# College admission



## prash (Jan 27, 2013)

How to get into Bmus Composition and Composition for screen programme in Royal College of Music?

I would like to know about the standard of original compositions required.......Moreover I also like to know if they have to be for orchestra or I could also submit solo piano pieces and still stand a chance to get into the programme.........I've done Grade 8 Theory ABRSM and would like to pursue a Bachelor's degree in composition that also involves composition for screen ie. ads, short films etc

I'm an international applicant.....Do they offer scholarships to study as I am not financially secure....


----------



## Novelette (Dec 12, 2012)

Forgive me, but wouldn't it be a surer method to direct these questions to the Royal College of Music itself?


----------



## oogabooha (Nov 22, 2011)

You'd be better off asking these questions directly yourself, but I'll try to answer them. I'm a young composer who is currently in the process of auditioning at various colleges/conservatories, so I've already been past the pre-screening process. I'm not familiar with the Royal College of Music, but generally institutions want:

3-5 scores of yours. They want a variety of instrumentation (for example; 11-piece ensemble, solo piano, viola and electronics, trumpet duet were all examples of things i sent)

It is important that you use a program like Sibelius or Finale and _clean up_ the scores. they need to be presentable! Be sure to take them to some copy+print center after you print them out and get them bound with double-sided pages; it looks good and organized.

They also would like if you submit a CD of recordings of the works. Most places accept MIDI recordings (or no recordings at all), but it always looks good if you have your own recordings. If you need help with audio production or tips on what programs/microphones/setups are good just hit me up with a PM, because I produce and record my own recordings.

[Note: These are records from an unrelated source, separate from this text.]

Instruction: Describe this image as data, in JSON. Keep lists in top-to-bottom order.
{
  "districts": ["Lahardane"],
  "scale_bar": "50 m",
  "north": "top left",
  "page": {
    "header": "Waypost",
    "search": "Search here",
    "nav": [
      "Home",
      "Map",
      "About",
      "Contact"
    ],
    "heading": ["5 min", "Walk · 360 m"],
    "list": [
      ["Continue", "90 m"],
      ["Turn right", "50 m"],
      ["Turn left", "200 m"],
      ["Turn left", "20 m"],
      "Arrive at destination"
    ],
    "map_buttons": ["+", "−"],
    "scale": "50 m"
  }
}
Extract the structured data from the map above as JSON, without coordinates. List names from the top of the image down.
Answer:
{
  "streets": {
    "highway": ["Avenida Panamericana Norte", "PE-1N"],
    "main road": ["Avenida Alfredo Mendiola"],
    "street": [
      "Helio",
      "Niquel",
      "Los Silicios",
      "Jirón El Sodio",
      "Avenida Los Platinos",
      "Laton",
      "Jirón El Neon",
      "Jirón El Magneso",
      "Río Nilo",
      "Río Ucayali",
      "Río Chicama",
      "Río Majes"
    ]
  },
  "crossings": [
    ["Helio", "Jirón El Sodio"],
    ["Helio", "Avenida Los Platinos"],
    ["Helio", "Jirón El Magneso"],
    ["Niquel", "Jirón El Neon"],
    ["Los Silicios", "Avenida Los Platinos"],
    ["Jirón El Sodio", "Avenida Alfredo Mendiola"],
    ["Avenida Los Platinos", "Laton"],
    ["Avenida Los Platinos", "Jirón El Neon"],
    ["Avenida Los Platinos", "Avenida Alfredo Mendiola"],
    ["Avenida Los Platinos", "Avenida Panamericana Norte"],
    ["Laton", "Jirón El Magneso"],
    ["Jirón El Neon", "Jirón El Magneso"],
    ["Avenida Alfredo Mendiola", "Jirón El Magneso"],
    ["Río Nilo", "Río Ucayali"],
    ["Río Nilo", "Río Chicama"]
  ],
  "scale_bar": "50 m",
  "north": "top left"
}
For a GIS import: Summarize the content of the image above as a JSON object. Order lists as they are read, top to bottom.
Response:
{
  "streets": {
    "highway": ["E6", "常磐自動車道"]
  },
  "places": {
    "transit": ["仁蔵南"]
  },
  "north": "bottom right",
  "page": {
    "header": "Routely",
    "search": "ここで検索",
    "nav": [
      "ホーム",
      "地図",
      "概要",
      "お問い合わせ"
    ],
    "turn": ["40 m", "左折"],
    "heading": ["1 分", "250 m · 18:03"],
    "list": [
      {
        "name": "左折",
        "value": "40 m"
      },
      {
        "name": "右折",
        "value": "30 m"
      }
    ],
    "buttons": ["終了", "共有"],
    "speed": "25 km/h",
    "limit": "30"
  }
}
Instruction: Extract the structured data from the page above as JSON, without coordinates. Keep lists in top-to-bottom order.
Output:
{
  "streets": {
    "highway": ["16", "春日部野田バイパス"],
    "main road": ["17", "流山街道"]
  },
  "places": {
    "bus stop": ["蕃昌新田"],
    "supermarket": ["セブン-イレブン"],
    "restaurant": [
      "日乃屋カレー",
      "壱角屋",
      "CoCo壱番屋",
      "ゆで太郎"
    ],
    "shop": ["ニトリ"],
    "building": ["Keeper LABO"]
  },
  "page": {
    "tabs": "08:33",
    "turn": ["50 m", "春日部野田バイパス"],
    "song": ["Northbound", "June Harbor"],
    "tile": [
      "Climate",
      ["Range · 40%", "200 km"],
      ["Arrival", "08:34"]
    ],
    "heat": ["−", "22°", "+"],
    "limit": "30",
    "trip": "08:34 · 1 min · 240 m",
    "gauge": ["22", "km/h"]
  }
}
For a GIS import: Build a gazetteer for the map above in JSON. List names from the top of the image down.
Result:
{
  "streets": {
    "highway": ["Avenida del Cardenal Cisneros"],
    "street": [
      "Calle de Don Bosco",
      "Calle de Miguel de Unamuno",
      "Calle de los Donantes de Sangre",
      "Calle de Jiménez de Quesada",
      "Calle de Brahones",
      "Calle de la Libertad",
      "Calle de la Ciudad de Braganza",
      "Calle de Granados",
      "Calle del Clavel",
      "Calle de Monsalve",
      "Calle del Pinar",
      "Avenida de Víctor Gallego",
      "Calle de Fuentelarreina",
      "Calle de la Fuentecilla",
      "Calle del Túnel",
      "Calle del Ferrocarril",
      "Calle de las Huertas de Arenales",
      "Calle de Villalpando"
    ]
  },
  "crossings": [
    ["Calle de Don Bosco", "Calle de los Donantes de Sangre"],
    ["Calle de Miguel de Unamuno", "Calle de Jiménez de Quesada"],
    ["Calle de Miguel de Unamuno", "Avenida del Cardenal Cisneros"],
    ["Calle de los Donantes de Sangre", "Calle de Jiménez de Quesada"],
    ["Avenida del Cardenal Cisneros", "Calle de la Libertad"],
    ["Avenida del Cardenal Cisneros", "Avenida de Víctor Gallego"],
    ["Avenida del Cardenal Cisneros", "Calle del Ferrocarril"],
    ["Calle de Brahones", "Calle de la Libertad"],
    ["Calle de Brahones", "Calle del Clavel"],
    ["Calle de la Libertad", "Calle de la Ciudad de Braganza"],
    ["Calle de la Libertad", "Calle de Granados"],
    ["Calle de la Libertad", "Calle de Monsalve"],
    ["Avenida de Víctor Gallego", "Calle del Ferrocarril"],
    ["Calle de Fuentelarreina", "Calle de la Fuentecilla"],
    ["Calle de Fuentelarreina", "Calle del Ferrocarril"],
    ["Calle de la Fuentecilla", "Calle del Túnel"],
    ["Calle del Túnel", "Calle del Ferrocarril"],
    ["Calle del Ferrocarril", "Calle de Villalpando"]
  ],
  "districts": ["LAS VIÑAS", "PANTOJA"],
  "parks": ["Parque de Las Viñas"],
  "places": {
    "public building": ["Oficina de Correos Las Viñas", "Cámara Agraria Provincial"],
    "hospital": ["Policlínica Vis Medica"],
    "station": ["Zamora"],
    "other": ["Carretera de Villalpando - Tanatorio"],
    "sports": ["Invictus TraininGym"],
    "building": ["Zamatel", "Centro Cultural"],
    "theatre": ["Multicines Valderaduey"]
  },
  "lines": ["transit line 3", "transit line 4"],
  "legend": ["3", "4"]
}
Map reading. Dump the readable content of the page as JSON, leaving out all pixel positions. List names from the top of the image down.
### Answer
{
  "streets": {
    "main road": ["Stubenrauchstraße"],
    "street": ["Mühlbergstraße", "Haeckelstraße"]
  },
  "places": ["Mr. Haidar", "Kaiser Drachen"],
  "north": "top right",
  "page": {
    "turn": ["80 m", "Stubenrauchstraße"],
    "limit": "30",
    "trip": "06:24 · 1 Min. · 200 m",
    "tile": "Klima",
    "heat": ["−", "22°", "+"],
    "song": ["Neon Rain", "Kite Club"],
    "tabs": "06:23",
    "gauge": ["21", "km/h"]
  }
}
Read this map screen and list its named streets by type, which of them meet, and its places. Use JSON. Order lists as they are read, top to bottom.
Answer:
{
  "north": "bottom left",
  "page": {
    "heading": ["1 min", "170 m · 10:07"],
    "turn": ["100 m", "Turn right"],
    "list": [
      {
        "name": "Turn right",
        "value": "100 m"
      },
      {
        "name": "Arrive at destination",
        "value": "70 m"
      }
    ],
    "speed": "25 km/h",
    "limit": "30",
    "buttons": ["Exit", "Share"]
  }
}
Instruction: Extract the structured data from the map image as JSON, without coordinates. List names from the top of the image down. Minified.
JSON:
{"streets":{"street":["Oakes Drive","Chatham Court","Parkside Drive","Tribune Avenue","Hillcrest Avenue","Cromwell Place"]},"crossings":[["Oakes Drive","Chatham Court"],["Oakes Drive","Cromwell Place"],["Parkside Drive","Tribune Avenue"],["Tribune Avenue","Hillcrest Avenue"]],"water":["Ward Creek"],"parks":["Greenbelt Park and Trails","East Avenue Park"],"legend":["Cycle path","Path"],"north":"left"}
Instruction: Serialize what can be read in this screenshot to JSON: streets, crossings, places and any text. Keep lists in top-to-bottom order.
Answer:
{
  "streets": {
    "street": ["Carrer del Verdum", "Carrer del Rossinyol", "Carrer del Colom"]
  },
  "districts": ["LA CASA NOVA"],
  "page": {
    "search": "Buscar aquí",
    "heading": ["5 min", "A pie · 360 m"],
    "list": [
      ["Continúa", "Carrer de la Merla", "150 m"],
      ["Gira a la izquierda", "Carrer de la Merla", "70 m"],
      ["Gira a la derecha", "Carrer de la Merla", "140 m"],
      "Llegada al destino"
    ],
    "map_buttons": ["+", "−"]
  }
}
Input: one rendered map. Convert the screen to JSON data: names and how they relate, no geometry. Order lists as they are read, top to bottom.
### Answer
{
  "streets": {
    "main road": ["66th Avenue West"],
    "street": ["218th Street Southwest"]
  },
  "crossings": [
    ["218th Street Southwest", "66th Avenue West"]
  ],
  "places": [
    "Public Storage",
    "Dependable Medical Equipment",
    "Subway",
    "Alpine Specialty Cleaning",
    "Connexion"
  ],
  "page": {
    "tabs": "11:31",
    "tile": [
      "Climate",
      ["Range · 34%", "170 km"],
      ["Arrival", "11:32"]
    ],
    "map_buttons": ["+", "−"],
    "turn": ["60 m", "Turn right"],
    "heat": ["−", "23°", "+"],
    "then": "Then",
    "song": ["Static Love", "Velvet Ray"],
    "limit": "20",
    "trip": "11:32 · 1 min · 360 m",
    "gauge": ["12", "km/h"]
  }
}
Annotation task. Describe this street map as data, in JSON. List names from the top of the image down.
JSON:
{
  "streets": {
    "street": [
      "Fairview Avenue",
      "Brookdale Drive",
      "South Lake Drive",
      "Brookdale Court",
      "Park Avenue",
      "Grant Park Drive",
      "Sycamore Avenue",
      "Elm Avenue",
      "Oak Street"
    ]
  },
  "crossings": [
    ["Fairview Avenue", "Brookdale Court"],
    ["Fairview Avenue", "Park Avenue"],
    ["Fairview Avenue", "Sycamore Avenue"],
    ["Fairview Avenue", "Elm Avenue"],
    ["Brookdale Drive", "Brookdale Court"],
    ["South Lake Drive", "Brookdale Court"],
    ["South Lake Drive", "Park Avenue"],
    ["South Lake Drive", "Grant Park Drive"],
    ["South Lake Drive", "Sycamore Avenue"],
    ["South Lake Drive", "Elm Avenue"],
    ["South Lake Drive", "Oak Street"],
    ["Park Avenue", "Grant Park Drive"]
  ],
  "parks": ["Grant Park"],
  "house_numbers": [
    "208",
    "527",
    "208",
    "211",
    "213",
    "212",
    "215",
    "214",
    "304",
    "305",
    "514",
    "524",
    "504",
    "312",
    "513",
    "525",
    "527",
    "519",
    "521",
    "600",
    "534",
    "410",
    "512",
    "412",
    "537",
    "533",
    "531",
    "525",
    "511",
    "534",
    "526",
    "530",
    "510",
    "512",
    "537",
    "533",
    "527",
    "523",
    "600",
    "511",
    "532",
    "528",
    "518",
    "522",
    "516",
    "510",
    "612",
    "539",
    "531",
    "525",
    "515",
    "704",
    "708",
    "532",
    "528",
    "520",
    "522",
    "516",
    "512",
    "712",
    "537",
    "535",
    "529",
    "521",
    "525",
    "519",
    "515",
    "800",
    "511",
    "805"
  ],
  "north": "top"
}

Also try to submit a resume saying what instruments you play, what you aim to accomplish, any notable achievements, private teachers, ensembles you've participated in, commissions, _etc._

*Most importantly, be yourself.* For me it's been useful (on my anxiety and on my auditions) to remind yourself that you ARE going to be studying with the composition professor that you're talking to (or at least get to know them if you'll be studying with other faculty). They're there to help you and guide you to reach the core of your potential, so it's essential to be yourself and let conversation flow. You know your music and what you want to do, so show them that.


----------